Komplexe Modelle: Chance für die Reduzierung von Tierversuchen?
Komplexe in-vitro Modelle und Systeme werden sehr aktiv sowohl in der akademischen Forschung als auch in der pharmazeutischen Industrie erforscht, jedoch können aktuell noch keine verlässlichen Vorhersagen zur Sicherheit und Wirksamkeit von neuen Wirkstoffen getätigt werden. Sehr viele Forschende entwickeln deshalb tatkräftig bessere Organmodelle und (experimentelle) Methoden, sodass in Zukunft komplexe Zellmodelle und Organ-on-a-Chip Plattformen in die Anwendung gelangen können. „In vielen Fällen reicht bereits heute der „gesunde“ Lebersphäroid aus, um mögliche unerwünschte Wirkungen, wie die direkte Zellschädigung, in der Leber testen zu können“, erklärt sie. Dennoch können diese Modelle noch nicht die komplexe Physiologie des menschlichen Organismus in ihrer Gesamtheit abbilden. Bedarf sieht Dr. Vural vor allem in Bezug auf in-vitro Abbildungen des Immunsystems, des Hormonsystems oder des zentralen Nervensystems.
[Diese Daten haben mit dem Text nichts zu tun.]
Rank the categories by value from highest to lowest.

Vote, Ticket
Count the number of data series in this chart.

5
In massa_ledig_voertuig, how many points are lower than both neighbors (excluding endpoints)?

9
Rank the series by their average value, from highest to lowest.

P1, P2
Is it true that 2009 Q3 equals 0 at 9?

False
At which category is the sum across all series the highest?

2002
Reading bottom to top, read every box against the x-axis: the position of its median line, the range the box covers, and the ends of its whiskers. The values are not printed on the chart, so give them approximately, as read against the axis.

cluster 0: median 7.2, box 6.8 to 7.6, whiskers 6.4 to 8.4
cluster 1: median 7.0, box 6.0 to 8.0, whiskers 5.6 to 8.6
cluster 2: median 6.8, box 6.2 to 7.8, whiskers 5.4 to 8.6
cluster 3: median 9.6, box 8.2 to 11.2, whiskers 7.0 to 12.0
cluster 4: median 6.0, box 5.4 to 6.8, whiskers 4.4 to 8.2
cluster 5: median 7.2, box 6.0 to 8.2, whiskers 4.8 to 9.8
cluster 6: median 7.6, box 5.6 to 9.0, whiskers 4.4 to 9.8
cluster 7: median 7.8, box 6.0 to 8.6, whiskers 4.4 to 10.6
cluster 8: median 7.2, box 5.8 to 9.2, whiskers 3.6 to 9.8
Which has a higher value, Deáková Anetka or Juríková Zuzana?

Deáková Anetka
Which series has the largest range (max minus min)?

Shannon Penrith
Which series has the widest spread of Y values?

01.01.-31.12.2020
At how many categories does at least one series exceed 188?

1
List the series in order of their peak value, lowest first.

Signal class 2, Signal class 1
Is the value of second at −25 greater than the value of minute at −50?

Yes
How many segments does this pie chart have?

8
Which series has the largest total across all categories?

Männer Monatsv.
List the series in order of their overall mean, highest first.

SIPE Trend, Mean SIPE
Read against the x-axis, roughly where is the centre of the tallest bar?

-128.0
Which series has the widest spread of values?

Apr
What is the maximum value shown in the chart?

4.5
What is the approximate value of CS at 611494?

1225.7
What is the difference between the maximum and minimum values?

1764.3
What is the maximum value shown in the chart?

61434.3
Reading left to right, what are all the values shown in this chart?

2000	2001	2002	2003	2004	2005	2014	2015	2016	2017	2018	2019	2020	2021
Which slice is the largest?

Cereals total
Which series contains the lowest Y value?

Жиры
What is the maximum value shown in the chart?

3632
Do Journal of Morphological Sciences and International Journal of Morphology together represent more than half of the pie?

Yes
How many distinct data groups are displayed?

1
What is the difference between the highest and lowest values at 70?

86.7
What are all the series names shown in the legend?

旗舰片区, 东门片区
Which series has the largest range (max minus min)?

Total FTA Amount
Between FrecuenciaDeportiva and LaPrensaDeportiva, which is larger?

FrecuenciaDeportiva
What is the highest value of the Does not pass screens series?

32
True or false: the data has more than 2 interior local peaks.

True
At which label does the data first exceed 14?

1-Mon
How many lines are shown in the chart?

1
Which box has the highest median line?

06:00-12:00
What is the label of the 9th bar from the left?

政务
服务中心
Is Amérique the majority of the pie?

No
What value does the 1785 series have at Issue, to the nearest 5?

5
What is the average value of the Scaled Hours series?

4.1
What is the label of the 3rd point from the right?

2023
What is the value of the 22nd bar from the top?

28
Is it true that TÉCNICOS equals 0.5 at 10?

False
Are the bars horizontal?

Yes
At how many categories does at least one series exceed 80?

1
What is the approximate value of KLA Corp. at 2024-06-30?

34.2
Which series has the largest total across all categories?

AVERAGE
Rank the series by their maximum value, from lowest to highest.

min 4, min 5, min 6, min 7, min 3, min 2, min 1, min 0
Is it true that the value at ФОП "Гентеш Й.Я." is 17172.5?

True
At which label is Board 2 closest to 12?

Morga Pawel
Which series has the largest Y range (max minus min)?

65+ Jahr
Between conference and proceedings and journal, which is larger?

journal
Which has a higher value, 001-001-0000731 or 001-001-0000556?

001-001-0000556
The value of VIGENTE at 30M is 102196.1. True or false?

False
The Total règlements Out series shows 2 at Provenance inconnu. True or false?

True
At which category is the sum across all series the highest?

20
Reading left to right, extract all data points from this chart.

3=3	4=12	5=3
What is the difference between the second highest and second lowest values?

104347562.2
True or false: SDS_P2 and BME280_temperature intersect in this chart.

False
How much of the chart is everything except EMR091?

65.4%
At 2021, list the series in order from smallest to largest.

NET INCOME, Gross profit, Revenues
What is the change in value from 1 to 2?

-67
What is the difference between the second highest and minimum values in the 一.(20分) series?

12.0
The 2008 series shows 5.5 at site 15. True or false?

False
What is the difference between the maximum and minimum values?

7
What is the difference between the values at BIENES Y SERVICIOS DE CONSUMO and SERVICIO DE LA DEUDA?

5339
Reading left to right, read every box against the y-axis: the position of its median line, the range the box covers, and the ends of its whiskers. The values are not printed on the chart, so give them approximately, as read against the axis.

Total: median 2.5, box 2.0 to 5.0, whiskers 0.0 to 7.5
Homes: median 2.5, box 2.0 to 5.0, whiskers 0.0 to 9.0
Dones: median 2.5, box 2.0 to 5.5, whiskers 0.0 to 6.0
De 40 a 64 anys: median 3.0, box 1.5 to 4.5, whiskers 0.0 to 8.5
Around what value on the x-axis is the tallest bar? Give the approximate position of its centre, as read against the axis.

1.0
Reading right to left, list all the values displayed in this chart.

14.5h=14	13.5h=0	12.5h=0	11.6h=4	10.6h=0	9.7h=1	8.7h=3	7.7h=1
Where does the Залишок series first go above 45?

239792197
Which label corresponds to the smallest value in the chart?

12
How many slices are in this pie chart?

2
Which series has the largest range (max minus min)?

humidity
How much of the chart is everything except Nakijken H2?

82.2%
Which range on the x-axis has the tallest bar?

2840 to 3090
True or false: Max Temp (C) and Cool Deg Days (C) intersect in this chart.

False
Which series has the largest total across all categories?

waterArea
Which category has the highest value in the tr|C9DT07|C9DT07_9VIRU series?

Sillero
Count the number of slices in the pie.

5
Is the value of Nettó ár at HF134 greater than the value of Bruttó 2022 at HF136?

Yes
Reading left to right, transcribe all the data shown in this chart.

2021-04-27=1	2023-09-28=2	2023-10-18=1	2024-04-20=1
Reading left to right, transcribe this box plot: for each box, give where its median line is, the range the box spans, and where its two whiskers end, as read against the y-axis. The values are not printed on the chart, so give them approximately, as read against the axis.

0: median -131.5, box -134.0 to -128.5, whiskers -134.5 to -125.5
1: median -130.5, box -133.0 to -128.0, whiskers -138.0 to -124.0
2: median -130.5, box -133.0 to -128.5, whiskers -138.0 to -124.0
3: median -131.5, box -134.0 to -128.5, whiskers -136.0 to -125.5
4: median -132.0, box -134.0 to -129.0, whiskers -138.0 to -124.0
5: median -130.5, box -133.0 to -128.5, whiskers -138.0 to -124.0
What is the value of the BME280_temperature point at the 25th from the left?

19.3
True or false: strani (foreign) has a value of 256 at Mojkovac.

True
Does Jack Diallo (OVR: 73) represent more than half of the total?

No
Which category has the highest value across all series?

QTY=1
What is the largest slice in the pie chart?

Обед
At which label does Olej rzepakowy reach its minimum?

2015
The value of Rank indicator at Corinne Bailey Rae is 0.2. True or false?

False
Alle drei Systeme spielen sehr wichtige Rollen in verschiedensten (patho-)physiologischen Prozessen. Das Immunsystem wehrt beispielsweise nicht nur Infektionen ab, sondern moduliert auch, wie der Körper auf einen Infekt oder aber auf Medikamente reagiert. Das ist wichtig in der Entwicklung von neuen Immuntherapien für Krebspatientinnen und -patienten. Deshalb wird auch vermehrt in diesem Bereich an innovativen Methoden geforscht. Genauso arbeiten Forschende an verschiedensten pathophysiologischen 3D-Organmodellen, um Krankheiten einerseits besser zu verstehen und um entsprechend bessere Therapien zu entwickeln. „Komplexe in-vitro-Modelle und Organ-on-a-Chip-Systeme haben das Potenzial, in Zukunft frühzeitig zuverlässige und robuste Vorhersagen zur Verträglichkeit und Wirkung neuer Arzneimittel zu treffen, Tierversuche zu reduzieren und gleichzeitig die Zeit sowie die Kosten der Arzneimittelentwicklung zu minimieren“, so Dr. Vural abschließend.